Si tratta di due episodi nei quali viene
esplorata in modo personale la musica tradizionale nord-americana, variamente
composita e ricca di gioielli anche sconosciuti, tra i quali trovano compiuta
sistemazione brani recenti ma già senza tempo ed anche originali, a firma sia
Tim O’Brien sia di altri. Ed il bello è che tutti
questi pezzi si amalgamano perfettamente fra loro, a non riuscire a discernere
il vecchio dal nuovo.
Cornbread Nation è il primo da ascoltare, ma
solo volendo seguire rigorosamente l’ordine di pubblicazione. È l’episodio più
particolare, senza però farsi ingannare dalla presenza (ancor più) saltuaria
della chitarra elettrica. E si comincia proprio con un
preciso intervento di questo strumento nelle mani di Kenny Vaughan nel primo
brano, molto roots-rock, mentre il secondo è un gospel, o forse di più un canto
di lavoro. La title-track piace leggerla in una chiave oserei dire quasi rap ed
il quarto presenta un inconsueto sassofono, che però
sta bene e probabilmente non può essere sostituito, così come l’accordion
suonato da Dirk Powell nel successivo. Il sesto pezzo ha un ritmo marcato,
accompagnato dal drumming sempre discreto di Kenny Malone, per passare poi alla
notissima House Of The Risin’ Sun (e qui merita
citare il titolo per esteso) fantastica in un inaspettato arrangiamento.

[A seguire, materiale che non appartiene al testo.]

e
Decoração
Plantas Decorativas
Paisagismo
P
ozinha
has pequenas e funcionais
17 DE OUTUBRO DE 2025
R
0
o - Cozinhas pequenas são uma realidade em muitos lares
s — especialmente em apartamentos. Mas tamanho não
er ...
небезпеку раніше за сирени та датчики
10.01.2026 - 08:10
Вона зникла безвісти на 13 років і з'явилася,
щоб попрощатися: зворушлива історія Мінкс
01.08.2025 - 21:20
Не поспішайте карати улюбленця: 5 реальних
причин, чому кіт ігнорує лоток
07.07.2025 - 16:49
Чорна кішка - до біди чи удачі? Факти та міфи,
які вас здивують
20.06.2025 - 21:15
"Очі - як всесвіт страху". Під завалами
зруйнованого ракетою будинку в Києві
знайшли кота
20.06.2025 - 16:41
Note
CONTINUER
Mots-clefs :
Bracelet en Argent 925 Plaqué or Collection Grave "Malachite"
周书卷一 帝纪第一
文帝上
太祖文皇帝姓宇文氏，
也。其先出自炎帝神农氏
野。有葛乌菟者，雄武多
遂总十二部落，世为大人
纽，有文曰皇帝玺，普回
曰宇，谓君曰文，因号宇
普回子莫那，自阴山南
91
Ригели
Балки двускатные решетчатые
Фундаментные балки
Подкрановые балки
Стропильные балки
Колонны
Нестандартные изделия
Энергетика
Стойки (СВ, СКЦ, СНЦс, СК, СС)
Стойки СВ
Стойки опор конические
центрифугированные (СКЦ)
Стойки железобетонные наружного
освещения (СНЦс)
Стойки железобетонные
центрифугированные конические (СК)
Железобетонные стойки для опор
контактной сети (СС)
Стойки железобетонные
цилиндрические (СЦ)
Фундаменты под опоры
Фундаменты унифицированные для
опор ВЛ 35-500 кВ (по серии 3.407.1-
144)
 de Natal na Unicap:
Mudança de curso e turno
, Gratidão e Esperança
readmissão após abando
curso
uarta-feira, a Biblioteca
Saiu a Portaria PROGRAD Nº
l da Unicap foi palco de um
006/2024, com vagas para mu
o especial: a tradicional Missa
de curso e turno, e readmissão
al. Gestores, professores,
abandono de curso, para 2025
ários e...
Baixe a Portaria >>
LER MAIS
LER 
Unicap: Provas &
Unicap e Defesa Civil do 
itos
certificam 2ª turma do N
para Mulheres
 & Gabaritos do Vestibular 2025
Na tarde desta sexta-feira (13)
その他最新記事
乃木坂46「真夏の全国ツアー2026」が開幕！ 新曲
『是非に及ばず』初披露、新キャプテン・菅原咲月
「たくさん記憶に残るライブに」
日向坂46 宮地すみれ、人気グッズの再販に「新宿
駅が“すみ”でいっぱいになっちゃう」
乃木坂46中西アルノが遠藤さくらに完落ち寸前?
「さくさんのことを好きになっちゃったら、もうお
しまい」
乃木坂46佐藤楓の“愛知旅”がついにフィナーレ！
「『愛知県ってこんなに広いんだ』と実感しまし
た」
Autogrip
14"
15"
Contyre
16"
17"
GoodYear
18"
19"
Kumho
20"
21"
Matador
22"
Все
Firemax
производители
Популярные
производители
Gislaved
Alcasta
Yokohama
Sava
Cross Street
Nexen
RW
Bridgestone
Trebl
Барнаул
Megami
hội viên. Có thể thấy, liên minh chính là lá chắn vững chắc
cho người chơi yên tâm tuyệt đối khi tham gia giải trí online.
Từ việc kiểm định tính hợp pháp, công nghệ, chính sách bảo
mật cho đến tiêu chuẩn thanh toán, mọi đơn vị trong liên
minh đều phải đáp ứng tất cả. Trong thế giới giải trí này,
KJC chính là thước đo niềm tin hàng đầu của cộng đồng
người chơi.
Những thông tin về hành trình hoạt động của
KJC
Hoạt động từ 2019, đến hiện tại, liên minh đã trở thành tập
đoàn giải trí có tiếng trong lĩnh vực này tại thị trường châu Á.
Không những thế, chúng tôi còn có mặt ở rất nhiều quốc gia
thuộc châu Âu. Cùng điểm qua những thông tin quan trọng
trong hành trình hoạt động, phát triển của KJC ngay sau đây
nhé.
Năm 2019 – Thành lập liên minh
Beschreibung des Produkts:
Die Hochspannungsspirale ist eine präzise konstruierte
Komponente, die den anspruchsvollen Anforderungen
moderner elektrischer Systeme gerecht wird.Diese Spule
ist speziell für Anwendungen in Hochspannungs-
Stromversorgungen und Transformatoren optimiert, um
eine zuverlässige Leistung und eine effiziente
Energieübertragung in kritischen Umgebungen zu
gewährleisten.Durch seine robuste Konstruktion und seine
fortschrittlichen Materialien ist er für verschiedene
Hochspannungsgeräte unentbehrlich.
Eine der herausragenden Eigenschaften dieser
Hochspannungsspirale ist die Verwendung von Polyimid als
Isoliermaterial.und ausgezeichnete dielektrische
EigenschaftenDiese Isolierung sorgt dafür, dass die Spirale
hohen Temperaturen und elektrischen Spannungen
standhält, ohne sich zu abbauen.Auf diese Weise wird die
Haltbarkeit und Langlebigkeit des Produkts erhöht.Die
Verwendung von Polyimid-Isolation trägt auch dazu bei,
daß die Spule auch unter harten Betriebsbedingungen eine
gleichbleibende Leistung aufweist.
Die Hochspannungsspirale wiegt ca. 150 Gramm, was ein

L’ottavo pezzo è forse quello più bluegrass della raccolta, con Del McCoury ad
aiutare nelle voci più alte, mentre il nono è stato un successo di Johnny Cash negli anni ‘60. Poi troviamo California Blues a
firma Jimmie Rodgers con il suo bravo yodel, quindi l’undicesimo pezzo caricato
di un banjo che disegna inquietanti armonie. Il disco termina con un gospel a
più voci molto molto nero marchiato a fuoco da un
grezzo mandolino.
Tra gli altri amici che collaborano occorre citare almeno Dennis
Crouch e John Doyle, ma in ogni caso su entrambi gli episodi domina
la voce di Tim O’Brien, calda ed affascinante, la sua bravura strumentale, il
suo estro musicale davvero a 360 gradi ed il suo ottimo buon gusto, capaci di
dare nuova vita a cose note. Una leggera predilezione molto personale va
all’altro Fiddler’s Green, ma confermo, per un godimento completo sono da ascoltare insieme.